Fish and Wildlife officers, working with police, tracked the cougar to its hiding place under the bushes.
According to police, they first tried to sedate the animal but failed as it was hidden under a tree and difficult to see. When the cougar started advancing on the officers, a police member shot and killed the animal.
"The animal was approaching the member — maybe it wasn't a full out run — it was sprinting towards the member and it was an unsedated animal, so (the officer) made the right decision to do what he had to do," Staff Sgt. Steve Jones said.
Facing a cougar is different than a deer or moose, he said.
"The cougar is a predator so we're very mindful of that," Jones said. "With any animal it can be unpredictable.
"Certainly when we're dealing with a predator, especially a large predator like a cougar, it raises the stakes and we have to make sure we're being very effective in our decision making in how we deal with it."
Police said it was the second reported cougar sighting in the city in as many days.
Police made right call: wildlife advocate
Cougars often travel along river valleys, which provide food, water and shelter, said Wayne Lowry, president of the Alberta Fish and Game Association, a wildlife preservation group.
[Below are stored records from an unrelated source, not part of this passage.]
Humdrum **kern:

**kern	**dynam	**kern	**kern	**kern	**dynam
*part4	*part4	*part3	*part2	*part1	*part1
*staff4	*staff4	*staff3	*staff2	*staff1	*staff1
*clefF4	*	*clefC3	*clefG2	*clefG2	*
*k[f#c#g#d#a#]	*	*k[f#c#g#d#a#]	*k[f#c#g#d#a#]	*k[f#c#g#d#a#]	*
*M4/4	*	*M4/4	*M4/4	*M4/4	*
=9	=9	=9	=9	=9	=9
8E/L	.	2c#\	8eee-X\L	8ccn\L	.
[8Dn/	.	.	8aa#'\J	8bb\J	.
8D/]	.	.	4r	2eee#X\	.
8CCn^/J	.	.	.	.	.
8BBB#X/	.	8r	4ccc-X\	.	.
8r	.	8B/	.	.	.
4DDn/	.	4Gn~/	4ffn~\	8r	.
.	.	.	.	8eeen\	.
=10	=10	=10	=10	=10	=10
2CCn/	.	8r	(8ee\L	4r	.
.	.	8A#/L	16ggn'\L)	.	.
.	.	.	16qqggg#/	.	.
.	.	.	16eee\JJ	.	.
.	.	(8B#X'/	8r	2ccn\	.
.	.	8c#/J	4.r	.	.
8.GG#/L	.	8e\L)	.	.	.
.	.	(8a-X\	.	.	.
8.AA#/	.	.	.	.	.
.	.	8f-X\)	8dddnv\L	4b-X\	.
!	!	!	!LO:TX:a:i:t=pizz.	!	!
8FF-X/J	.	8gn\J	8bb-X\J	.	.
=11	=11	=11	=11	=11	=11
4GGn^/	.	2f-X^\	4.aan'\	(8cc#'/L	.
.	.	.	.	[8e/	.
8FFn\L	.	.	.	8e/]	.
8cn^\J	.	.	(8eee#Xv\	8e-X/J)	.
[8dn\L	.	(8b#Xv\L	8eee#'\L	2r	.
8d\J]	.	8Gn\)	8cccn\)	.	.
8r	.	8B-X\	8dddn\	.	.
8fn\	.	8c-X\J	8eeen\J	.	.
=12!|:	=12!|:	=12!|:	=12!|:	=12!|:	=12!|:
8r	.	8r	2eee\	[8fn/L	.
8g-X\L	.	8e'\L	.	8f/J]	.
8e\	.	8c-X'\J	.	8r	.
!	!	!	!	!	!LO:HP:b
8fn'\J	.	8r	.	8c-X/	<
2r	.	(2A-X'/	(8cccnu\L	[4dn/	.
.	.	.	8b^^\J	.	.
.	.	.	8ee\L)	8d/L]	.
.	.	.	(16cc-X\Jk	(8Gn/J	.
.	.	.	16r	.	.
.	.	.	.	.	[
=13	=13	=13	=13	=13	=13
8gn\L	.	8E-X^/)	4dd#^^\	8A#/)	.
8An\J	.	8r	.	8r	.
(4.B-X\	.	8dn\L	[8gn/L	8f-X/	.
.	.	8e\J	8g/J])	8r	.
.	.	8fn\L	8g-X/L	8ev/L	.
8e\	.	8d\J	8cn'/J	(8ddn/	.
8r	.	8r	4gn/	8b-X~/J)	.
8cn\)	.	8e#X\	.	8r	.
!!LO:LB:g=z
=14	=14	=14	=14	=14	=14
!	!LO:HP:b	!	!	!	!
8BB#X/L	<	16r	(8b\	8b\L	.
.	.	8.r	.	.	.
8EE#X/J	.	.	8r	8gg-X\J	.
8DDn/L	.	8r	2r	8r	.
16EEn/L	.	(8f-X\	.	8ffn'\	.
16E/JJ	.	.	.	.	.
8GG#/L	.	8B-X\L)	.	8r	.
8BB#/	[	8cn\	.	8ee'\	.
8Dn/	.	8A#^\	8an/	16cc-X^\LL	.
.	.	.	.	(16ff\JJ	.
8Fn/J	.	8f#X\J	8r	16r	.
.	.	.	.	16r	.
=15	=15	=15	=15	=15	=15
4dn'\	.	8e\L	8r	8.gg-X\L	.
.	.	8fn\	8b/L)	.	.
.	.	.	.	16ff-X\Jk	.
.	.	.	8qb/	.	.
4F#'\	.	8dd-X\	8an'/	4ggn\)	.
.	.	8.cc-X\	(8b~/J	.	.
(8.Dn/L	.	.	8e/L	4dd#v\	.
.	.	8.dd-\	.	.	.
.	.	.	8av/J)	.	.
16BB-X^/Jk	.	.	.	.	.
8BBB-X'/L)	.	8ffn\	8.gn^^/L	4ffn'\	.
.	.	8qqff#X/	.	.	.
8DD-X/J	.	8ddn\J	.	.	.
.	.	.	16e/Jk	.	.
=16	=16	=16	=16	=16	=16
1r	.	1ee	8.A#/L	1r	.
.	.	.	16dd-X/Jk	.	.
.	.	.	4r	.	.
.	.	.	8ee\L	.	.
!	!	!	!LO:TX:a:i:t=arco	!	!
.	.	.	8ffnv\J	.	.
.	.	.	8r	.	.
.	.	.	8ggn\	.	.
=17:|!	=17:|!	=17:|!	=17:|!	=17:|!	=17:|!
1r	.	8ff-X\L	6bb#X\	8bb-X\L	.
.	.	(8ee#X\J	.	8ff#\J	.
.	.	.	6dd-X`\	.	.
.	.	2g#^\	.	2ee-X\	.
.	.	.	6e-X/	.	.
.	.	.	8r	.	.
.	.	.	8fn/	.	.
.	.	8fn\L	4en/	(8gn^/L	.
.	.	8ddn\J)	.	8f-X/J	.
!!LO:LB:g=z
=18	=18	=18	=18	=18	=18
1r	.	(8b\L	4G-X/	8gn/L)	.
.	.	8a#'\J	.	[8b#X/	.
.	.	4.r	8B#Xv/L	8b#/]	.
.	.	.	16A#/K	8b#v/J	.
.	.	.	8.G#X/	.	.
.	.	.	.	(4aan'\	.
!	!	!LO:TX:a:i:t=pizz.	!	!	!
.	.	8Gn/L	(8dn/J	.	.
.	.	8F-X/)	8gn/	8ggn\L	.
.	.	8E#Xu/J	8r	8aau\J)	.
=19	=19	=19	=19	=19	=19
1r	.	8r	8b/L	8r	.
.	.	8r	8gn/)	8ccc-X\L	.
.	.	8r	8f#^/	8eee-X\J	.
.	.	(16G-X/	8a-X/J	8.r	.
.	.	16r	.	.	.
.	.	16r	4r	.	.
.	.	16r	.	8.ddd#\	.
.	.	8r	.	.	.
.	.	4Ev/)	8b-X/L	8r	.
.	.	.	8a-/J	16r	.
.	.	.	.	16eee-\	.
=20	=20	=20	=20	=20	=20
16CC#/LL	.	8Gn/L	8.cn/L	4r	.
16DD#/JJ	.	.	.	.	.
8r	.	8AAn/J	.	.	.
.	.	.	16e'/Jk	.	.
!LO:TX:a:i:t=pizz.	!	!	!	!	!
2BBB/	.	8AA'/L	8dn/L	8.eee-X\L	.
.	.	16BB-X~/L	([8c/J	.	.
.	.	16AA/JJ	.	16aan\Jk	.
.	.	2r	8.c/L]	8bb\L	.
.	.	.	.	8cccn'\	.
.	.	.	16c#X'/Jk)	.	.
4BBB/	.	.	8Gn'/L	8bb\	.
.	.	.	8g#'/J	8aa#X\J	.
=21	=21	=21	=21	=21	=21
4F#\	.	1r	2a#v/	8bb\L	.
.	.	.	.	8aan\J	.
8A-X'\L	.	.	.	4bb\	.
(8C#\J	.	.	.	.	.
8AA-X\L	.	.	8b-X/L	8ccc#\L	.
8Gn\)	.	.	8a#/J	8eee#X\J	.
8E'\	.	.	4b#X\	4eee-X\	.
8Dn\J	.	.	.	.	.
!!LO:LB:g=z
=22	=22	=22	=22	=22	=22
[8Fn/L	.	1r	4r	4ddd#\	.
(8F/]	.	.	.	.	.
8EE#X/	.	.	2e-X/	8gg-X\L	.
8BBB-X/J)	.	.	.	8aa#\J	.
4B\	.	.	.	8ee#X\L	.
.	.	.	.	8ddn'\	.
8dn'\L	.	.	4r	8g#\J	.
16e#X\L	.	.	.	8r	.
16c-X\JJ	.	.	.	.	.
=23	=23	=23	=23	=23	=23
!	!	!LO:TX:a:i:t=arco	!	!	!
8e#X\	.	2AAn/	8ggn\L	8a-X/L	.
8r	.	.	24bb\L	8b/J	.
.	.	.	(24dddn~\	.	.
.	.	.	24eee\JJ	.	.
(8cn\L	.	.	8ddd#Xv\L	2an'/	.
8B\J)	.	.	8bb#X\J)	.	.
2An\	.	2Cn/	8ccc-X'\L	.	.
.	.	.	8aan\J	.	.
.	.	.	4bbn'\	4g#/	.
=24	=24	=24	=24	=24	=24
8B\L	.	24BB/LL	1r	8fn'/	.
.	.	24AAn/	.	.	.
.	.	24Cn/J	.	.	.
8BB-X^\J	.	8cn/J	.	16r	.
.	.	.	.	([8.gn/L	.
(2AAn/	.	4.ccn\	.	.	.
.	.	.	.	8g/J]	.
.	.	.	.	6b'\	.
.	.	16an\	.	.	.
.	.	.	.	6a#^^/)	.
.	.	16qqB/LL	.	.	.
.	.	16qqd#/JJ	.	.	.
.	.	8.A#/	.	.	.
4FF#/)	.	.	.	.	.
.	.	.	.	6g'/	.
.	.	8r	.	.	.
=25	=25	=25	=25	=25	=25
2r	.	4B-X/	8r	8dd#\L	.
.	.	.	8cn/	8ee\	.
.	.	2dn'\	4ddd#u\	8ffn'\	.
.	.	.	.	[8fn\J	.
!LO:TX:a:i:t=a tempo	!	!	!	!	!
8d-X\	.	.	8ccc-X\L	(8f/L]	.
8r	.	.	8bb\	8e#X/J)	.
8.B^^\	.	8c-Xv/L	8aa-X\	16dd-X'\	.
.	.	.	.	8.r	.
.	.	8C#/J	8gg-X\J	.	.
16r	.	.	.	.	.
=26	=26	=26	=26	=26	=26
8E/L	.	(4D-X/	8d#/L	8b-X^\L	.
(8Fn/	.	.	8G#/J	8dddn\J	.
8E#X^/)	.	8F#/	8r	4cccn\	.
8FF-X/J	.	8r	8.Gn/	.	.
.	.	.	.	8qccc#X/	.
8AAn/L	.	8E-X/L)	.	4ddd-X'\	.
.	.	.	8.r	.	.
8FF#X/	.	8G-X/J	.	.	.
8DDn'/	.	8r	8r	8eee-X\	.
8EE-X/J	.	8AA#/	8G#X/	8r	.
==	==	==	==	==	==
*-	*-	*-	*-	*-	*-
Lowry said it's not surprising the cougar was spotted within city limits, noting that it could have been stalking prey along the river valley and then wandered in search of food.
"It kind of struck me that this was a larger, mature cougar, but he seemed a little skinny for what I would normally picture a cougar to be," Lowry said. "Which may (explain) the fact that the cougar was stretching out a little bit farther than he would normally to find a food source."
While Lowry said it's always ideal to relocate a larger prey animal, in this case he thinks police made the right decision to kill the cougar.
"Cougars are built to kill. They can take down prey that's four, five, six times as large as they are. And you can't deal with them lightly," he said.
"You can't approach them and be around them and not be on your guard. So any type of movement towards you, it can be quite threatening."